Shared cars and buses force DSB to act

Denmark’s national rail operator aims to win passengers back on the rails by offering new discounted tickets.

Under pressure from competition by intercity coaches and ride sharing, Denmark’s national rail operator DSB says it will bring in new discounted fares to lure more passengers.

More travellers are deserting the country’s trains on longer journeys, such as between Copenhagen and Aarhus, and The Local report, hitting the market share of national rail operator DSB.

And the company’s annual results, published late last week, have been negatively affected too, with a DKK 247 million (€33 million) decline in profits in 2018.

However, much of the drop in profits is related to a decrease in financial support from the state, the broadcaster DR reports, as well as having to spend DKK 137 million in providing rail replacement buses during network maintenance.

Meanwhile, DSB’s Swedish counterpart SJ is also threatening to muscle in on Denmark’s passenger transport sector.

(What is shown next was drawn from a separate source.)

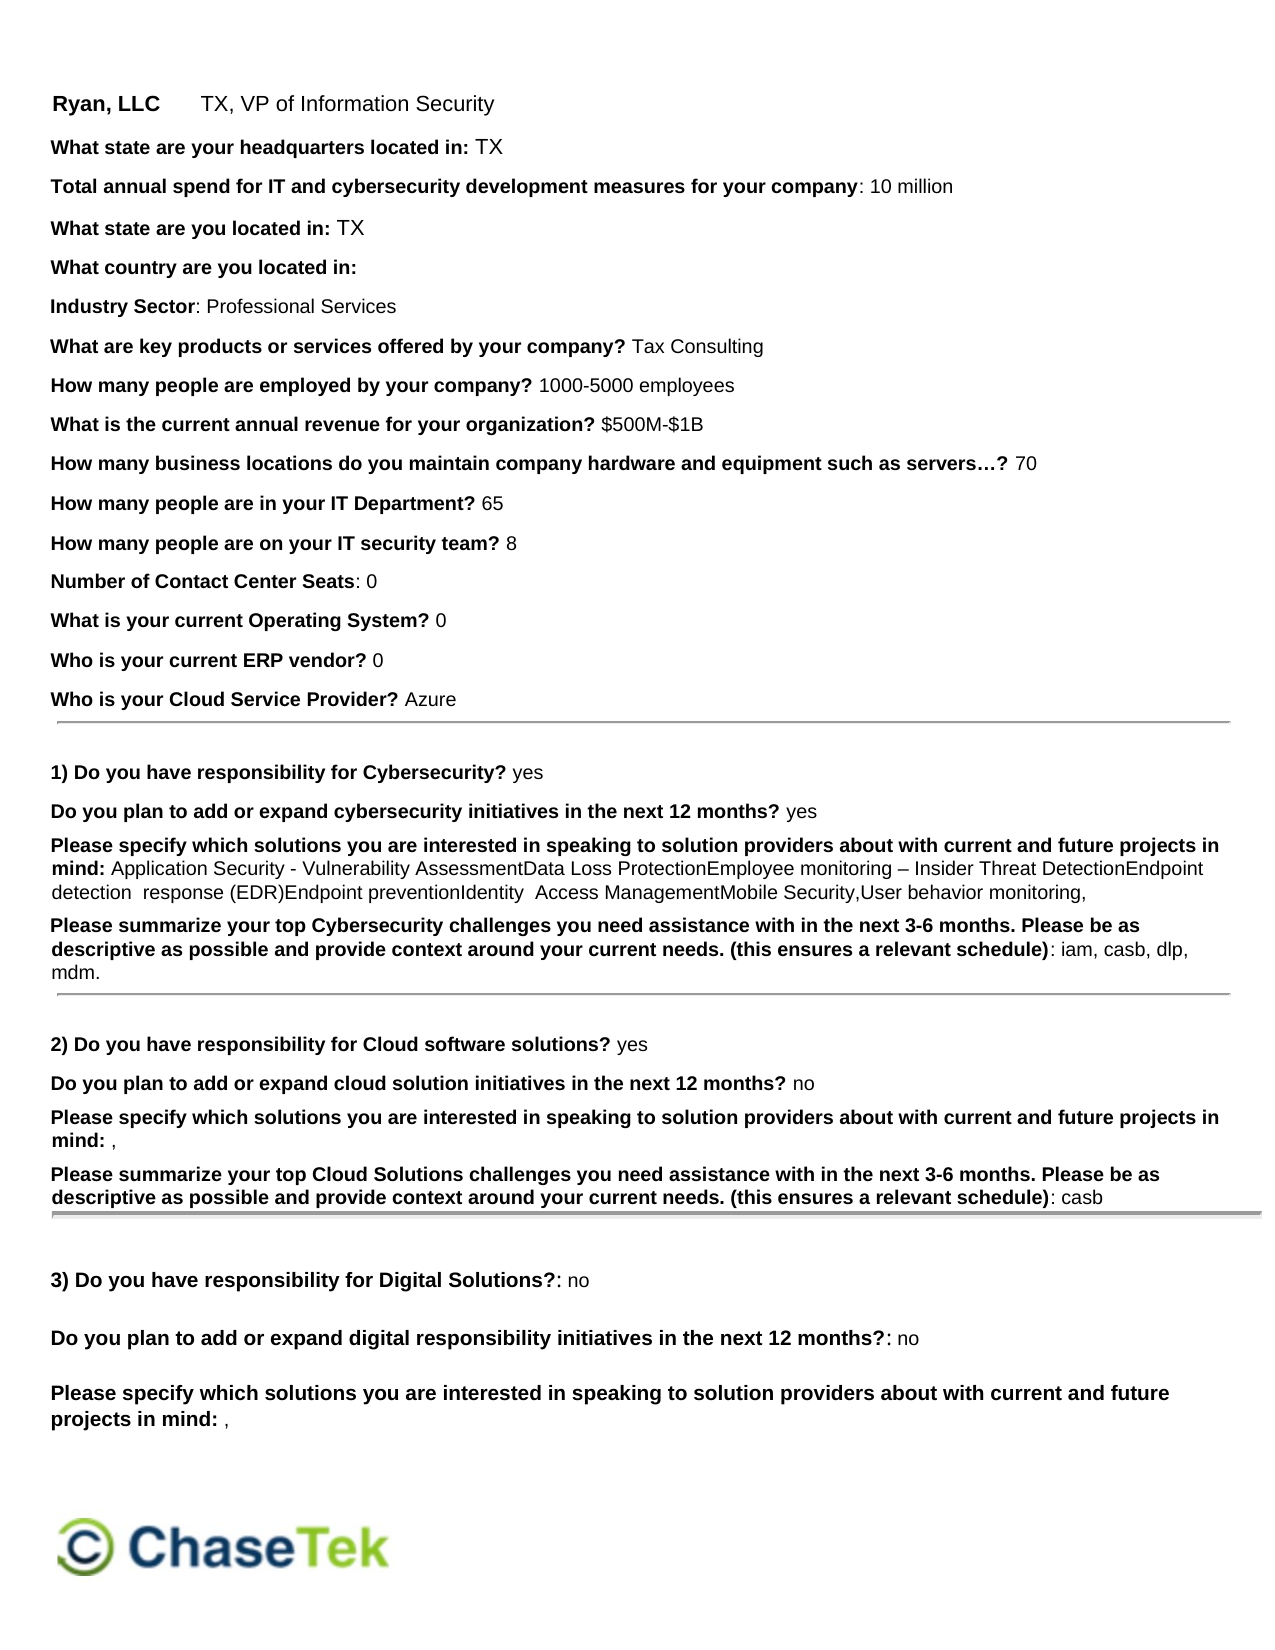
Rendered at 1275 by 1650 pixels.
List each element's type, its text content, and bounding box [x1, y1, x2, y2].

But now a new type of discount ticket is being introduced to win passengers back onto the rails.

“We have lost a share of the market over the last couple of years,” admits Flemming Jensen, chief executive of DSB.

“Competition in the form of cheaper [shared] cars and buses has entered the market. For that reason, we are now launching a new ticket product.”

Orange Fri
Double the number of tickets on the existing Orange discount scheme will be offered, rising to 120,000 per week.

And a new ticket type, Orange Fri, will be available for all journeys and refundable until just before departure. These will be a little more expensive than Orange tickets.

That could mean a fare of DKK 199 between Copenhagen and Aarhus, for example, the newspaper Politiken points out.

DSB is also planning to invest DKK 250 million in new carpets, seat covers and head rests as well as improving on-board Wi-Fi.